Il catalogo delle zone a rischio presentato da Raffaele Cantone lo scorso ottobre punta il dito anche contro le possibilità di abuso legate agli incarichi e le nomine di vertice decise dalla politica locale con criteri spesso non trasparenti e meritocratici, all’attività libero professionale che unita a una gestione opaca delle liste d’attesa può dare origine a “comportamenti opportunistici”. Come sembra emergere anche nel recentissimo caso dell’ospedale Ruggi d’Aragona di Salerno, al centro dell’ennesimo scandalo sanitario per un presunto giro di tangenti pagate per smettere di aspettare e poter finalmente sottoporsi a delicati interventi. Il catalogo di Cantone arriva fino alle speculazioni sul caro estinto.
Su tutto questo i tagli dei piani di rientro e la spending review non hanno sortito alcun benefico effetto. Secondo la ricerca Curiamo la corruzione la riduzione dei fondi non ha prodotto “alcuna inversione di tendenza per quanto riguarda il peso degli sprechi all’interno del totale speso”. “Non c’è stata l’aggressione selettiva e chirurgica degli sprechi ma alla contrazione e soppressione di prestazioni e servizi” dice Nardi di Cittadinanzattiva. Secondo Curiamo la corruzione gli sprechi delle Asl e Aziende ospedaliere in beni e servizi non direttamente legati alla cura dei pazienti ammontano a circa un miliardo di euro l’anno.
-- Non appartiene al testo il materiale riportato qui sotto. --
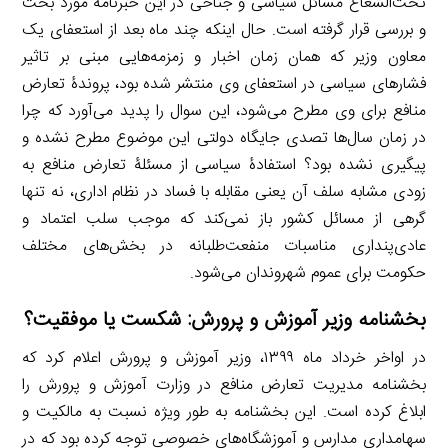
تحت‌الشعاع مسائل سیاسی و جناحی در این خبرنامه مورد بحث
و بررسی قرار گرفته است. حال اینکه چند ماه بعد از استعفای یک
معاون وزیر که همان زمان اخبار و زمزمه‌هایی مبنی بر تاثیر
فشارهای سیاسی در استعفای وی منتشر شده بود، پروندۀ تعارض
منافع برای وی مطرح می‌شود، این سوال را پدید می‌آورد که چرا
در زمان سال‌ها تصدی جایگاه دولتی این موضوع مطرح نشده و
پیگیری نشده بود؟ استفادۀ سیاسی از مسئلۀ تعارض منافع به
زودی مشابه سلف آن یعنی مقابله با فساد در نظام اداری، نه تنها
گرهی از مسائل کشور باز نمی‌کند که موجب سلب اعتماد و
عادی‌پنداری مناسبات منفعت‌طلبانه در بخش‌های مختلف
حکومت برای عموم شهروندان می‌شود.
بخشنامه وزیر آموزش و پرورش: شکست یا موفقیت؟
در اواخر خرداد ماه ۱۳۹۹، وزیر آموزش و پرورش اعلام کرد که
بخشنامه مدیریت تعارض منافع در وزارت آموزش و پرورش را
ابلاغ کرده است. این بخشنامه به طور ویژه نسبت به مالکیت و
سهامداری مدارس و آموزشگاه‌های خصوصی توجه کرده بود که در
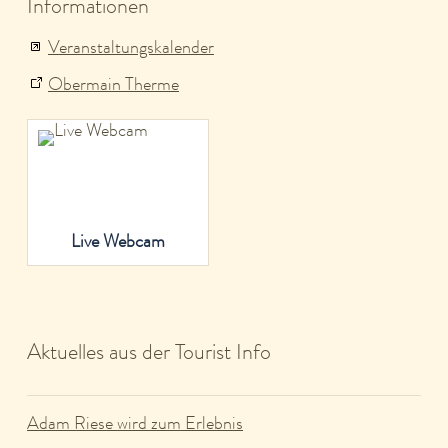
Informationen
Veranstaltungskalender
Obermain Therme
Live Webcam
Aktuelles aus der Tourist Info
Adam Riese wird zum Erlebnis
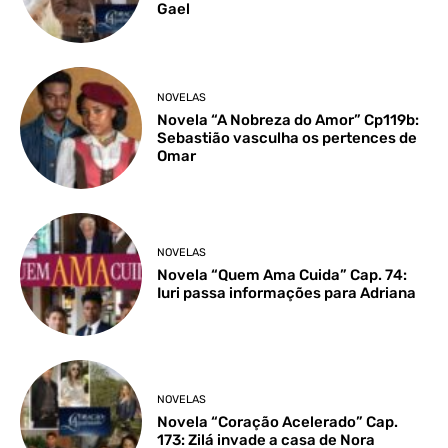
Gael
NOVELAS
Novela “A Nobreza do Amor” Cp119b:
Sebastião vasculha os pertences de
Omar
NOVELAS
Novela “Quem Ama Cuida” Cap. 74:
Iuri passa informações para Adriana
NOVELAS
Novela “Coração Acelerado” Cap.
173: Zilá invade a casa de Nora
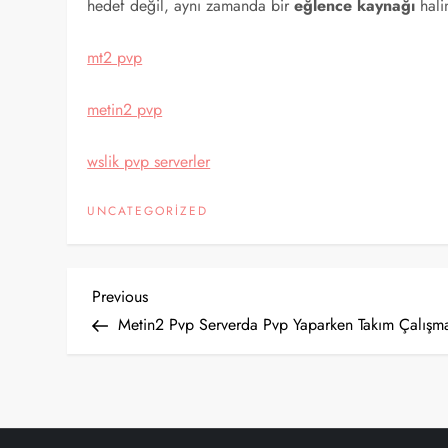
hedef değil, aynı zamanda bir
eğlence kaynağı
halin
mt2 pvp
metin2 pvp
wslik pvp serverler
UNCATEGORIZED
Y
Previous
Previous
Post
Metin2 Pvp Serverda Pvp Yaparken Takım Çalışma
a
z
ı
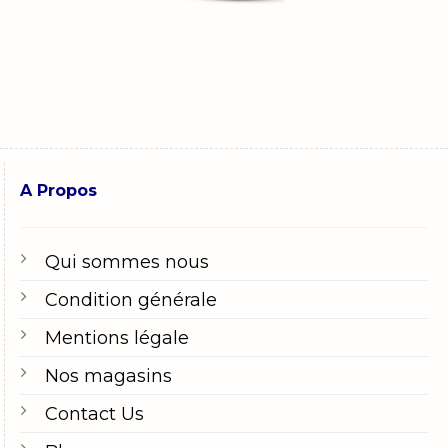
A Propos
Qui sommes nous
Condition générale
Mentions légale
Nos magasins
Contact Us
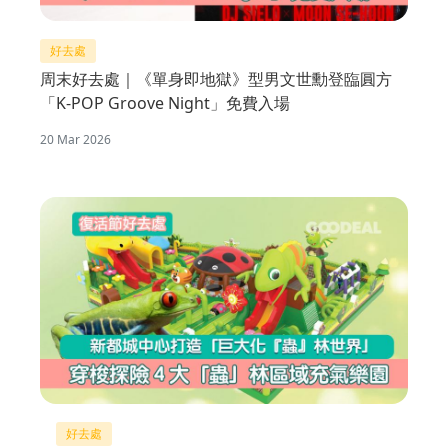
好去處
周末好去處｜《單身即地獄》型男文世勳登臨圓方
「K-POP Groove Night」免費入場
20 Mar 2026
好去處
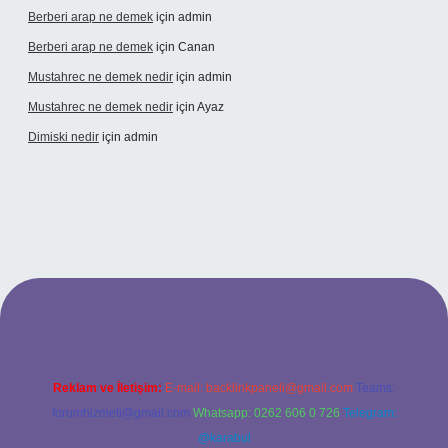
Berberi arap ne demek
için
admin
Berberi arap ne demek
için
Canan
Mustahrec ne demek nedir
için
admin
Mustahrec ne demek nedir
için
Ayaz
Dimiski nedir
için
admin
elexbet güncel adresi
https://tulipbett.net/
Reklam ve İletişim:
E-mail:
backlinkpaneli@gmail.com
Teams:
forumhizmeti@gmail.com
Whatsapp: 0262 606 0 726
Telegram:
@karabul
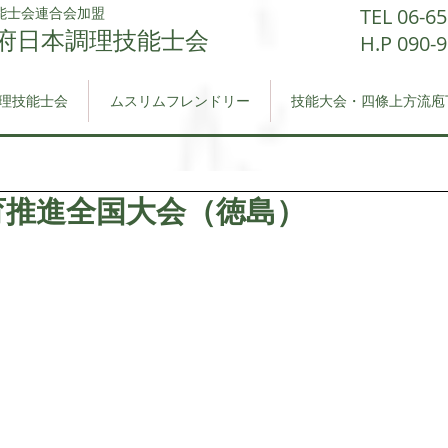
能士会連合会加盟
TEL 06-6
府日本調理技能士会​
H.P 090-
理技能士会
ムスリムフレンドリー
技能大会・四條上方流庖
育推進全国大会（徳島）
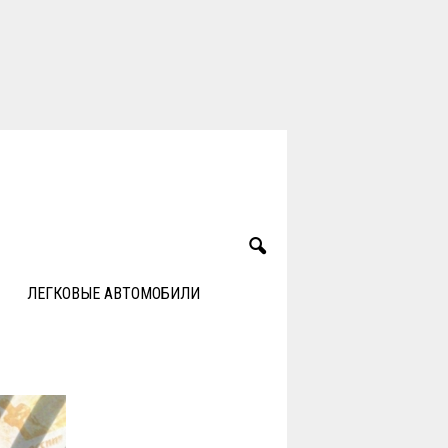
ЛЕГКОВЫЕ АВТОМОБИЛИ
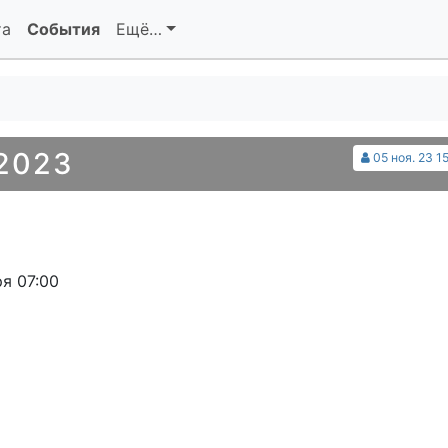
та
События
Ещё…
2023
05 ноя. 23 1
я 07:00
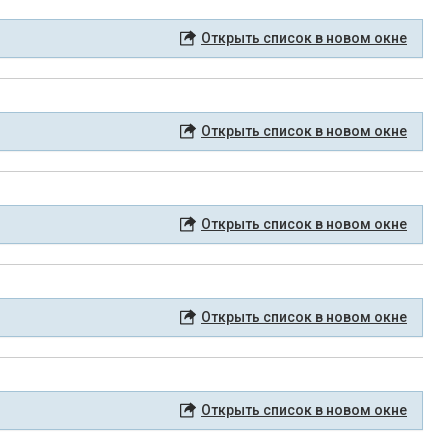
Открыть список в новом окне
Открыть список в новом окне
Открыть список в новом окне
Открыть список в новом окне
Открыть список в новом окне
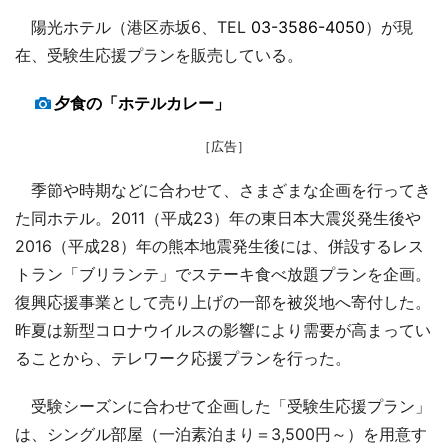
陽光ホテル（港区赤坂6、TEL
03-3586-4050
）が現
在、受験生応援プランを販売している。
夕食の「ホテルカレー」
［広告］
季節や時期などに合わせて、さまざまな企画を行ってき
た同ホテル。2011（平成23）年の東日本大震災発生後や
2016（平成28）年の熊本地震発生後には、併設するレス
トラン「ブリランテ」でステーキ食べ放題プランを企画。
復興応援事業として売り上げの一部を被災地へ寄付した。
昨夏は新型コロナウイルスの影響により需要が高まってい
ることから、テレワーク応援プランを行った。
受験シーズンに合わせて企画した「受験生応援プラン」
は、シングル部屋（一泊素泊まり＝3,500円～）を用意す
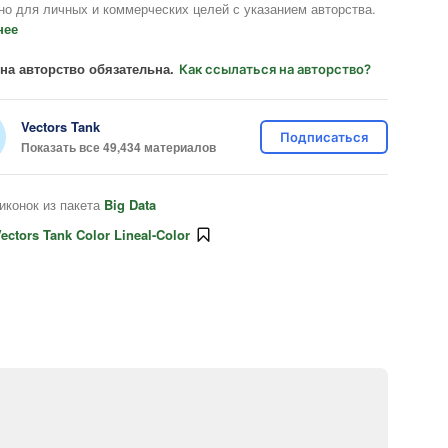
но для личных и коммерческих целей с указанием авторства.
нее
на авторство обязательна.
Как ссылаться на авторство?
Vectors Tank
Подписаться
Показать все 49,434 материалов
иконок из пакета
Big Data
ectors Tank Color Lineal-Color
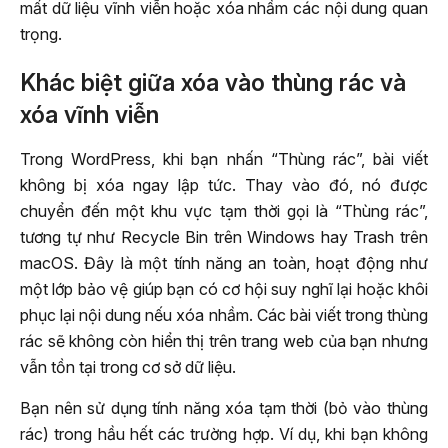
mất dữ liệu vĩnh viễn hoặc xóa nhầm các nội dung quan
trọng.
Khác biệt giữa xóa vào thùng rác và
xóa vĩnh viễn
Trong WordPress, khi bạn nhấn “Thùng rác”, bài viết
không bị xóa ngay lập tức. Thay vào đó, nó được
chuyển đến một khu vực tạm thời gọi là “Thùng rác”,
tương tự như Recycle Bin trên Windows hay Trash trên
macOS. Đây là một tính năng an toàn, hoạt động như
một lớp bảo vệ giúp bạn có cơ hội suy nghĩ lại hoặc khôi
phục lại nội dung nếu xóa nhầm. Các bài viết trong thùng
rác sẽ không còn hiển thị trên trang web của bạn nhưng
vẫn tồn tại trong cơ sở dữ liệu.
Bạn nên sử dụng tính năng xóa tạm thời (bỏ vào thùng
rác) trong hầu hết các trường hợp. Ví dụ, khi bạn không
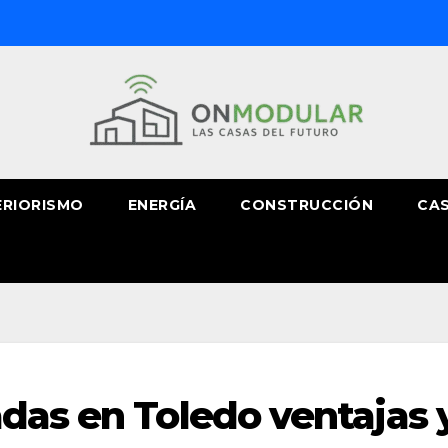
ERIORISMO
ENERGÍA
CONSTRUCCIÓN
CAS
das en Toledo ventajas 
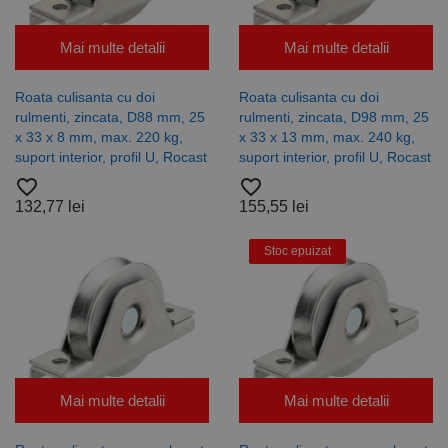
Mai multe detalii
Mai multe detalii
Roata culisanta cu doi
Roata culisanta cu doi
rulmenti, zincata, D88 mm, 25
rulmenti, zincata, D98 mm, 25
x 33 x 8 mm, max. 220 kg,
x 33 x 13 mm, max. 240 kg,
suport interior, profil U, Rocast
suport interior, profil U, Rocast
favorite_border
favorite_border
132,77 lei
155,55 lei
Stoc epuizat
Mai multe detalii
Mai multe detalii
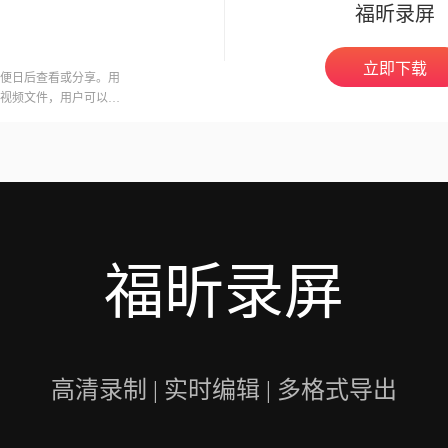
福昕录屏
立即下载
便日后查看或分享。用
视频文件，用户可以在
意的是，录制会议可能
开启录制功能。福昕视
用户录制高质量的视频
福昕录屏
高清录制 | 实时编辑 | 多格式导出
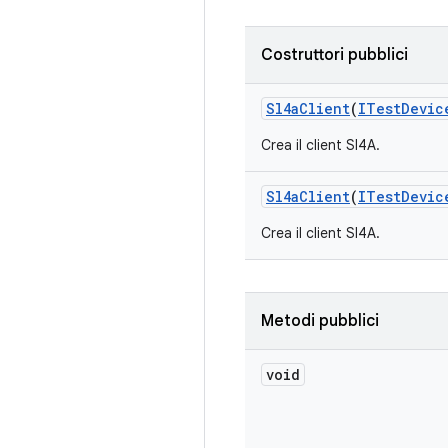
Costruttori pubblici
Sl4a
Client
(
ITest
Devic
Crea il client Sl4A.
Sl4a
Client
(
ITest
Devic
Crea il client Sl4A.
Metodi pubblici
void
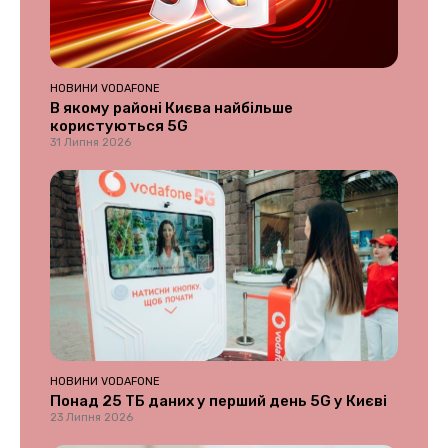
НОВИНИ VODAFONE
В якому районі Києва найбільше
користуються 5G
31 Липня 2026
НОВИНИ VODAFONE
Понад 25 ТБ даних у перший день 5G у Києві
23 Липня 2026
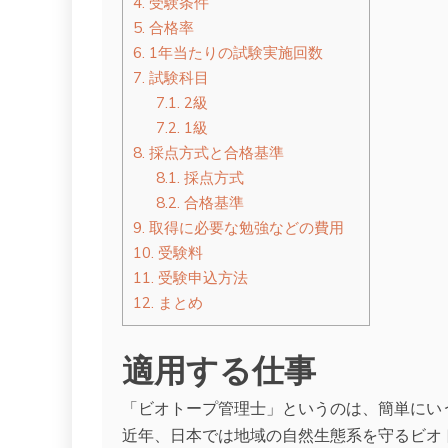
4.
受験条件
5.
合格率
6.
1年当たりの試験実施回数
7.
試験科目
7.1.
2級
7.2.
1級
8.
採点方式と合格基準
8.1.
採点方式
8.2.
合格基準
9.
取得に必要な勉強などの費用
10.
受験料
11.
受験申込方法
12.
まとめ
適用する仕事
「ビオトープ管理士」というのは、簡単にい
近年、日本では地域の自然生態系を守るビオ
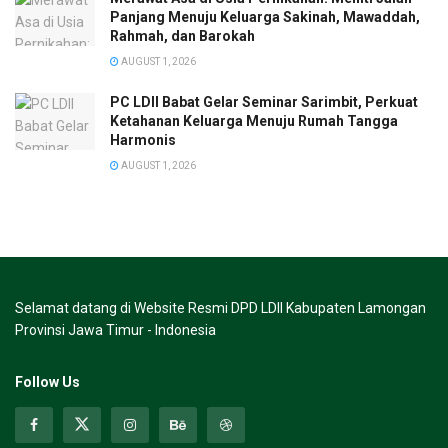
Panjang Menuju Keluarga Sakinah, Mawaddah,
Rahmah, dan Barokah
AUGUST 1, 2026
PC LDII Babat Gelar Seminar Sarimbit, Perkuat
Ketahanan Keluarga Menuju Rumah Tangga
Harmonis
AUGUST 1, 2026
Selamat datang di Website Resmi DPD LDII Kabupaten Lamongan
Provinsi Jawa Timur - Indonesia
Follow Us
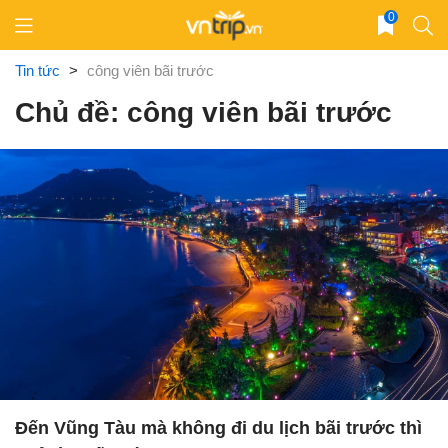
Skip
0
to
content
Tin tức
>
công viên bãi trước
Chủ đề: công viên bãi trước
Đến Vũng Tàu mà không đi du lịch bãi trước thì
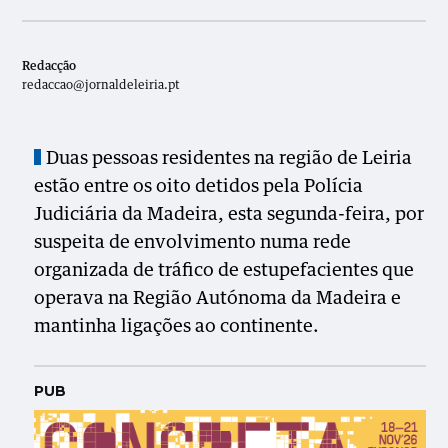
Redacção
redaccao@jornaldeleiria.pt
Duas pessoas residentes na região de Leiria
estão entre os oito detidos pela Polícia
Judiciária da Madeira, esta segunda-feira, por
suspeita de envolvimento numa rede
organizada de tráfico de estupefacientes que
operava na Região Autónoma da Madeira e
mantinha ligações ao continente.
PUB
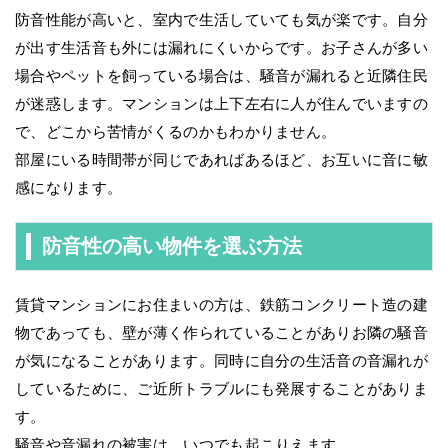
防音性能が高いと、室内で生活していても気が楽です。自分
が出す生活音も外には漏れにくいからです。お子さんが多い
場合やペットを飼っている場合は、騒音が漏れると近隣住民
が迷惑します。マンションは上下左右に人が住んでいますの
で、どこから苦情がくるのかもわかりません。
部屋にいる時間帯が同じであればあるほど、お互いに音に敏
感になります。
防音性の高い物件を選ぶ方法
賃貸マンションにお住まいの方は、鉄筋コンクリート造の建
物であっても、壁が薄く作られていることがありお隣の騒音
が気になることがあります。同時に自分の生活音の音漏れが
しているために、ご近所トラブルにも発展することがありま
す。
騒音や音漏れの被害は、いつでも起こりえます。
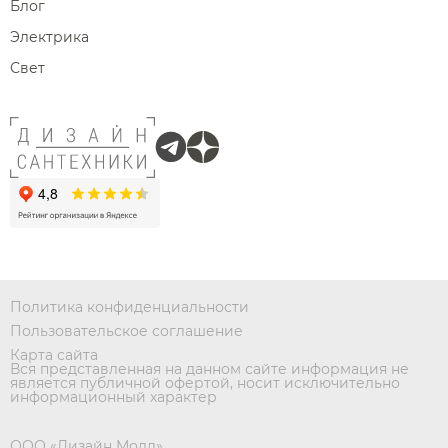
Блог
Электрика
Свет
Политика конфиденциальности
Пользовательское соглашение
Карта сайта
Вся представленная на данном сайте информация не
является публичной офертой, носит исключительно
информационный характер
ООО «Дизайн Молл»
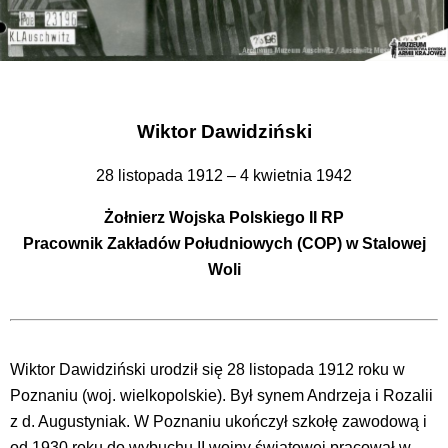
Wiktor Dawidziński
28 listopada 1912 – 4 kwietnia 1942
Żołnierz Wojska Polskiego II RP
Pracownik Zakładów Południowych (COP) w Stalowej
Woli
Wiktor Dawidziński urodził się 28 listopada 1912 roku w
Poznaniu (woj. wielkopolskie). Był synem Andrzeja i Rozalii
z d. Augustyniak. W Poznaniu ukończył szkołę zawodową i
od 1930 roku do wybuchu II wojny światowej pracował w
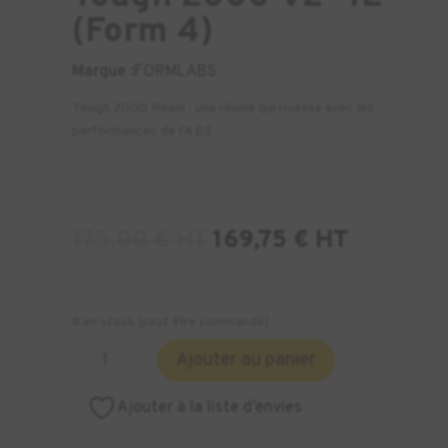
(Form 4)
Marque :
FORMLABS
Tough 2000 Resin : une résine qui rivalise avec les
performances de l’ABS
175,00
€
HT
169,75
€
HT
8 en stock (peut être commandé)
quantité
Ajouter au panier
de
Résine
Ajouter à la liste d’envies
Formlabs
Tough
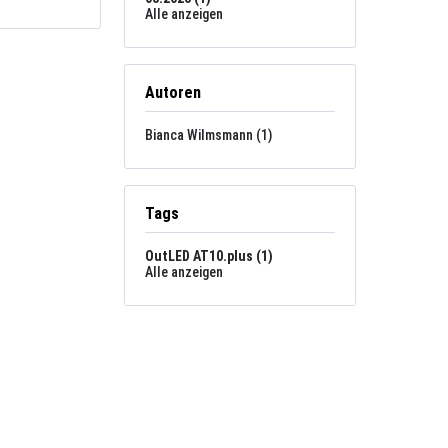
Alle anzeigen
Autoren
Bianca Wilmsmann (1)
Tags
OutLED AT10.plus (1)
Alle anzeigen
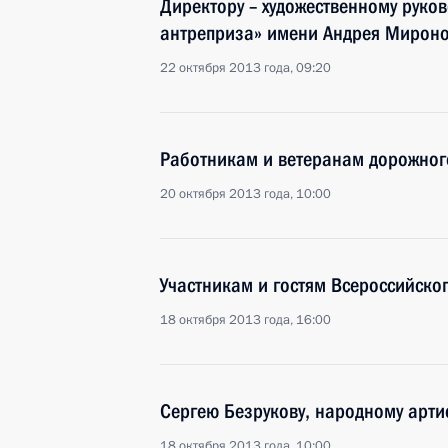
Директору – художественному руков
антреприза» имени Андрея Мироно
22 октября 2013 года, 09:20
Работникам и ветеранам дорожног
20 октября 2013 года, 10:00
Участникам и гостям Всероссийског
18 октября 2013 года, 16:00
Сергею Безрукову, народному арти
18 октября 2013 года, 10:00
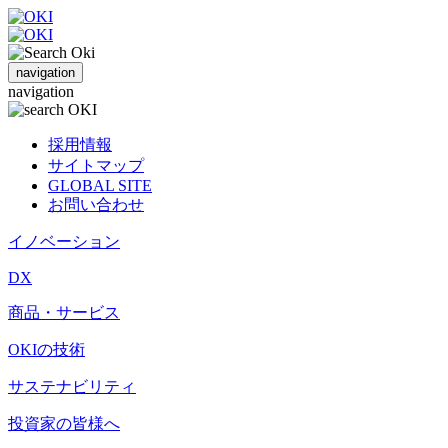
navigation
navigation
採用情報
サイトマップ
GLOBAL SITE
お問い合わせ
イノベーション
DX
商品・サービス
OKIの技術
サステナビリティ
投資家の皆様へ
Anche se la stragrande maggioranza delle strutture sanitarie si è adeguata alle norme predisponendo appositi strumenti di trasparenza e prevenzione, molto si è tradotto in adempimenti formali nella cui efficacia non sembrano credere neppure gli stessi dirigenti sanitari. Ben tre su 10, tra gli intervistati, hanno dichiarato che le richieste dell’anticorruzione potrebbero tradursi solo in un appesantimento della burocrazia ed essere del tutto inutili. Resta il fatto che solo una su quattro delle strutture sanitarie ha realmente adempiuto agli obblighi di legge in merito alla stesura e gestione del piano triennale anticorruzione.
“La legge non basta” sostiene Massimo Brunetti, portavoce del progetto Illuminiamo la Salute dell’associazione Libera. “Spesso i contratti di appalto sono ineccepibili sulla forma, ma nascondono accordi occulti”. Per questo l’associazione di cui di cui fa parte lavora per “creare ponti tra pubblica amministrazione e società civile. Per fare emergere i problemi che si annidano nelle pratiche di ogni giorno e provare a trovare soluzioni che permettono di non buttare dalla finestra i soldi dei contribuenti”. Come? “Favorendo il whistleblowing ossia le segnalazioni dall’interno, favorendo le buone pratiche e formando i professionisti sanitari che sono disposti a diventare portatori di integrità all’interno delle realtà dove operano”.